Cell-Selective Inhibition of NF-κB Signaling Improves Therapeutic Index in a Melanoma Chemotherapy Model

Abstract

The transcription factor NF-κB promotes survival of cancer cells exposed to doxorubicin and other chemotherapeutic agents. IκB kinase is essential for chemotherapy-induced NF-κB activation and considered a prime target for anticancer treatment. An IκB kinase inhibitor sensitized human melanoma xenografts in mice to killing by doxorubicin, yet also exacerbated treatment toxicity in the host animals. Using mouse models that simulate cell-selective targeting, we found that impaired NF-κB activation in melanoma and host myeloid cells accounts for the therapeutic and the adverse effects, respectively. Ablation of tumor-intrinsic NF-κB activity resulted in apoptosis-driven tumor regression following doxorubicin treatment.
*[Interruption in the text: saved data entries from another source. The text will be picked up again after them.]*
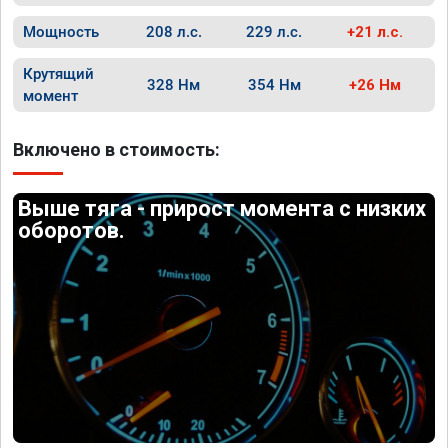
Мощность
208 л.с.
229 л.с.
+21 л.с.
Крутящий
328 Нм
354 Нм
+26 Нм
момент
Включено в стоимость:
Выше тяга - прирост момента с низких
оборотов.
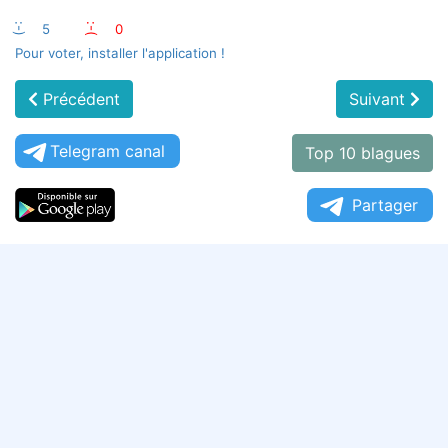
:-)
5
:-(
0
Pour voter, installer l'application !
Précédent
Suivant
Telegram canal
Top 10 blagues
Partager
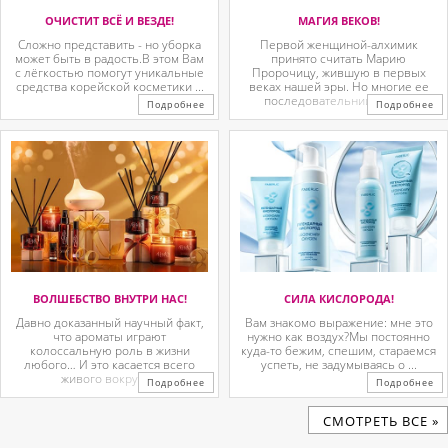
ОЧИСТИТ ВСЁ И ВЕЗДЕ!
МАГИЯ ВЕКОВ!
Сложно представить - но уборка
Первой женщиной-алхимик
может быть в радость.В этом Вам
принято считать Марию
с лёгкостью помогут уникальные
Пророчицу, жившую в первых
средства корейской косметики ...
веках нашей эры. Но многие ее
последовательницы так ...
Подробнее
Подробнее
ВОЛШЕБСТВО ВНУТРИ НАС!
СИЛА КИСЛОРОДА!
Давно доказанный научный факт,
Вам знакомо выражение: мне это
что ароматы играют
нужно как воздух?Мы постоянно
колоссальную роль в жизни
куда-то бежим, спешим, стараемся
любого… И это касается всего
успеть, не задумываясь о ...
живого вокруг. ...
Подробнее
Подробнее
CМОТРЕТЬ ВСЕ »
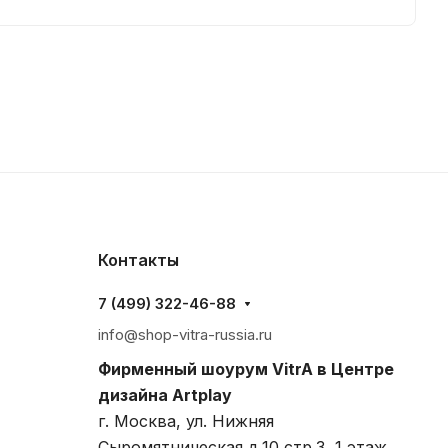
Контакты
7 (499) 322-46-88
info@shop-vitra-russia.ru
Фирменный шоурум VitrA в Центре
дизайна Artplay
г. Москва, ул. Нижняя
Сыромятническая д.10 стр.3, 1 этаж,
By contrast, chemotherapy in mice with myeloid-specific loss of NF-κB activation led to a massive intratumoral recruitment of interleukin-1β-producing neutrophils and necrotic tumor lesions, a condition associated with increased host mortality but not accompanied by tumor regression. Therefore, a molecular target-based therapy may be steered toward different clinical outcomes depending on the drug's cell-specific effects. Our findings show that the IκB kinase–NF-κB signaling pathway is important for both promoting treatment resistance and preventing host toxicity in cancer chemotherapy; however, the two functions are exerted by distinct cell type–specific mechanisms and can therefore be selectively targeted to achieve an improved therapeutic outcome.